Aux côtés du Ministre de la Communication et médias, Patrick Muyaya Katembwe, l’IGF Jules Alingete Key a affirmé, dans un briefing face à la presse, que « le dépassement budgétaire n’est ni un acte de détournement, ni un acte de mauvaise gestion, ces choses n’existent pas en finances publiques ».

Selon l’Inspecteur général des Finances, chef de service, « le dépassement budgétaire est un constat d’un service qui a des crédits budgétaires fixés et en exécution se retrouve avec un montant élevé ».

A la question de savoir comment les services publics arrivent-ils au dépassement budgétaire, Jules Alingete s’explique en ces termes : « la loi prévoit que toutes les dépenses doivent passer par le circuit. Le circuit, c’est le gestionnaire qui engage les dépenses pour permettre au ministère du Budget de faire la liquidation. Cette dernière consiste à vérifier si la demande est faite à un crédit disponible. Une fois autorisée, le ministère des Finances paie.
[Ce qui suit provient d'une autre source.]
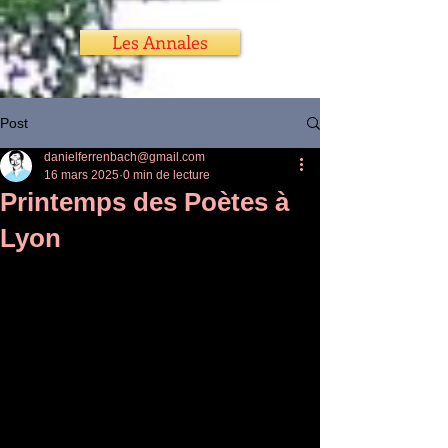
Les Annales
Post
danielferrenbach@gmail.com
16 mars 2025
0 min de lecture
Printemps des Poètes à
Lyon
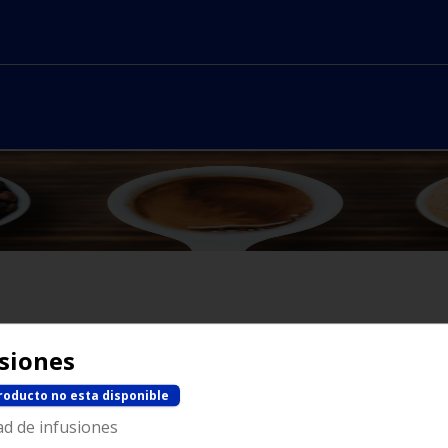
No hay productos en el menú
siones
roducto no esta disponible
ad de infusiones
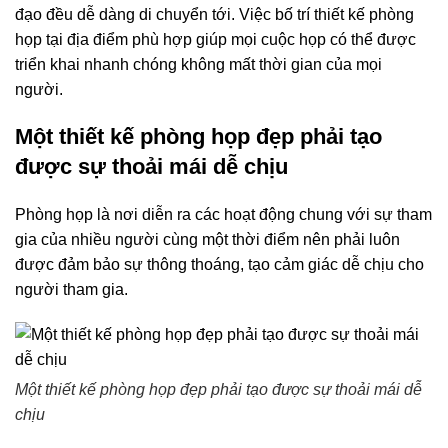
đạo đều dễ dàng di chuyển tới. Việc bố trí thiết kế phòng
họp tại địa điểm phù hợp giúp mọi cuộc họp có thể được
triển khai nhanh chóng không mất thời gian của mọi
người.
Một thiết kế phòng họp đẹp phải tạo
được sự thoải mái dễ chịu
Phòng họp là nơi diễn ra các hoạt động chung với sự tham
gia của nhiều người cùng một thời điểm nên phải luôn
được đảm bảo sự thông thoáng, tạo cảm giác dễ chịu cho
người tham gia.
Một thiết kế phòng họp đẹp phải tạo được sự thoải mái dễ
chịu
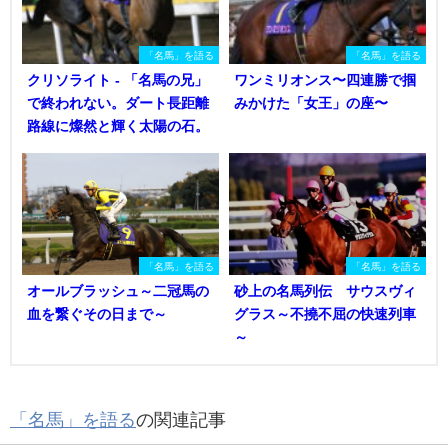
「名馬」を語る
「名馬」を語る
クリソライト - 「名馬の兄」
ワンミリオンス〜四連勝で掴
で終われない。ダート長距離
みかけた「女王」の座〜
路線に燦然と輝く太陽の石。
「名馬」を語る
「名馬」を語る
オールブラッシュ～二冠馬の
砂上の名馬列伝 サウスヴィ
血を繋ぐその日まで～
グラス～不撓不屈の快速列車
～
「名馬」を語る
の関連記事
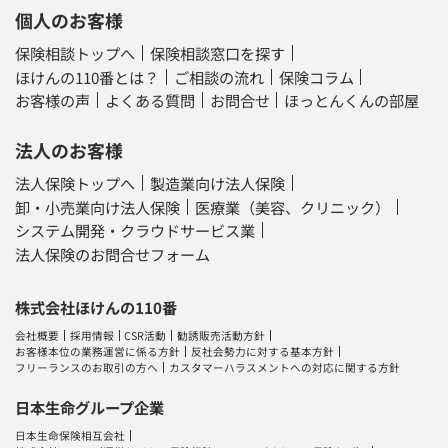
個人のお客様
保険相談トップへ
保険相談窓口を探す
ほけんの110番とは？
ご相談の流れ
保険コラム
お客様の声
よくある質問
お問合せ
ほっとんくんの部屋
法人のお客様
法人保険トップへ
製造業向け法人保険
卸・小売業向け法人保険
医療業（美容、クリニック）
システム開発・クラウドサービス業
法人保険のお問合せフォーム
株式会社ほけんの110番
会社概要
採用情報
CSR活動
勧誘販売活動方針
お客様本位の業務運営に係る方針
反社会勢力に対する基本方針
フリーランスのお取引の方へ
カスタマーハラスメントへの対応に関する方針
日本生命グループ企業
日本生命保険相互会社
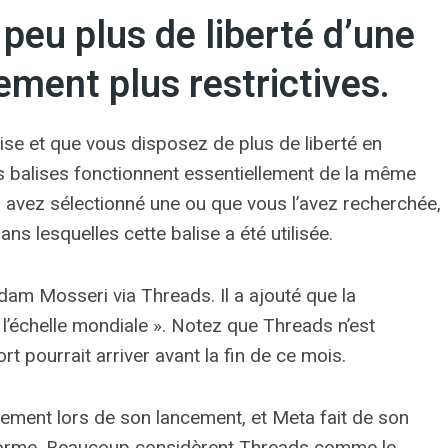
 peu plus de liberté d’une
ement plus restrictives.
alise et que vous disposez de plus de liberté en
s balises fonctionnent essentiellement de la même
 avez sélectionné une ou que vous l’avez recherchée,
ns lesquelles cette balise a été utilisée.
dam Mosseri via Threads. Il a ajouté que la
 l’échelle mondiale ». Notez que Threads n’est
t pourrait arriver avant la fin de ce mois.
dement lors de son lancement, et Meta fait de son
e-forme. Beaucoup considèrent Threads comme le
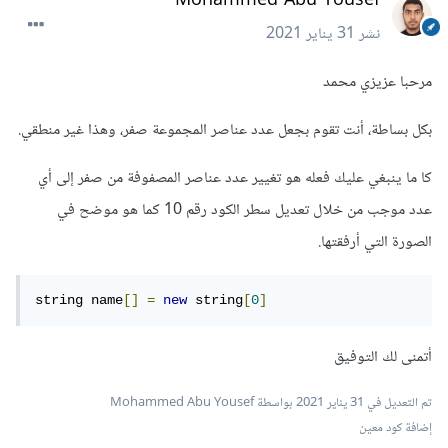
نشر
31 يناير 2021
مرحبا عزيزي محمد
بكل بساطة، أنت تقوم بجعل عدد عناصر المجموعة صفر، وهذا غير منطقي.
كا ما ينبغي عليك فعله هو تغيير عدد عناصر المصفوفة من صفر إلى أي
عدد موجب من خلال تعديل سطر الكود رقم 10 كما هو موضح في
الصورة التي أرفقتها.
string name
[]
=
new
 string
[
0
]
أتمنى لك التوفيق
تم التعديل في
31 يناير 2021
بواسطة Mohammed Abu Yousef
إضافة كود معين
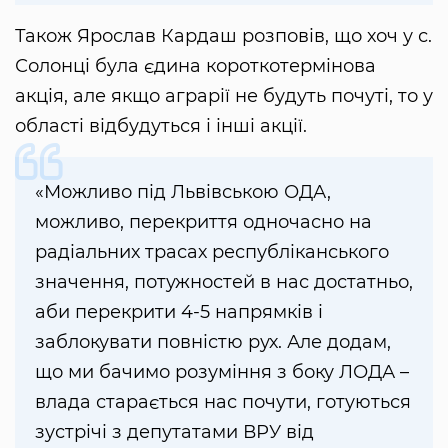
Також Ярослав Кардаш розповів, що хоч у с.
Солонці була єдина короткотермінова
акція, але якщо аграрії не будуть почуті, то у
області відбудуться і інші акції.
«Можливо під Львівською ОДА,
можливо, перекриття одночасно на
радіальних трасах республіканського
значення, потужностей в нас достатньо,
аби перекрити 4-5 напрямків і
заблокувати повністю рух. Але додам,
що ми бачимо розуміння з боку ЛОДА –
влада старається нас почути, готуються
зустрічі з депутатами ВРУ від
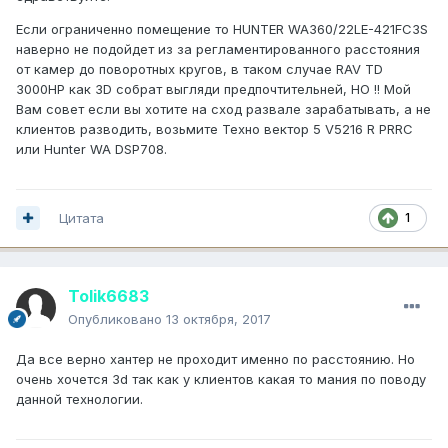
Если ограниченно помещение то HUNTER WA360/22LE-421FC3S
наверно не подойдет из за регламентированного расстояния
от камер до поворотных кругов, в таком случае RAV TD
3000HP как 3D собрат выгляди предпочтительней, НО !! Мой
Вам совет если вы хотите на сход развале зарабатывать, а не
клиентов разводить, возьмите Техно вектор 5 V5216 R PRRC
или Hunter WA DSP708.
Цитата
1
Tolik6683
Опубликовано
13 октября, 2017
Да все верно хантер не проходит именно по расстоянию. Но
очень хочется 3d так как у клиентов какая то мания по поводу
данной технологии.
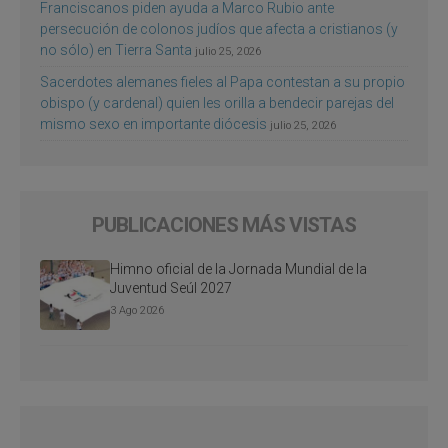
Franciscanos piden ayuda a Marco Rubio ante
persecución de colonos judíos que afecta a cristianos (y
no sólo) en Tierra Santa
julio 25, 2026
Sacerdotes alemanes fieles al Papa contestan a su propio
obispo (y cardenal) quien les orilla a bendecir parejas del
mismo sexo en importante diócesis
julio 25, 2026
PUBLICACIONES MÁS VISTAS
Himno oficial de la Jornada Mundial de la
Juventud Seúl 2027
3 Ago 2026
Donc le dépassement budgétaire arrive lorsqu’il y a des paiements d’urgences », a-t-il souligné.

A titre illustratif, selon le dernier rapport du mois de septembre 2021 sur l’exécution des dépenses publiques, le ministère du Budget a indiqué qu’en 9 mois, les dépenses de la présidence de la République se sont évaluées à 507,5 milliards de dollars soit plus de 255,2 millions de dollars américains.

Le même document renseigne qu’au cours de cette période, les prévisions budgétaires pour les dépenses de la présidence de la République ont été fixées à 239,7 milliards de CDF soit un montant équivalent à 120,5 millions de dollars américains.

Suivant les données en présence, le taux d’exécution budgétaire des dépenses de la présidence de la République pour cette période est donc évalué à 211,6%. Ce qui représente un dépassement budgétaire au cours de cette période de 111,6 % du montant total prévu.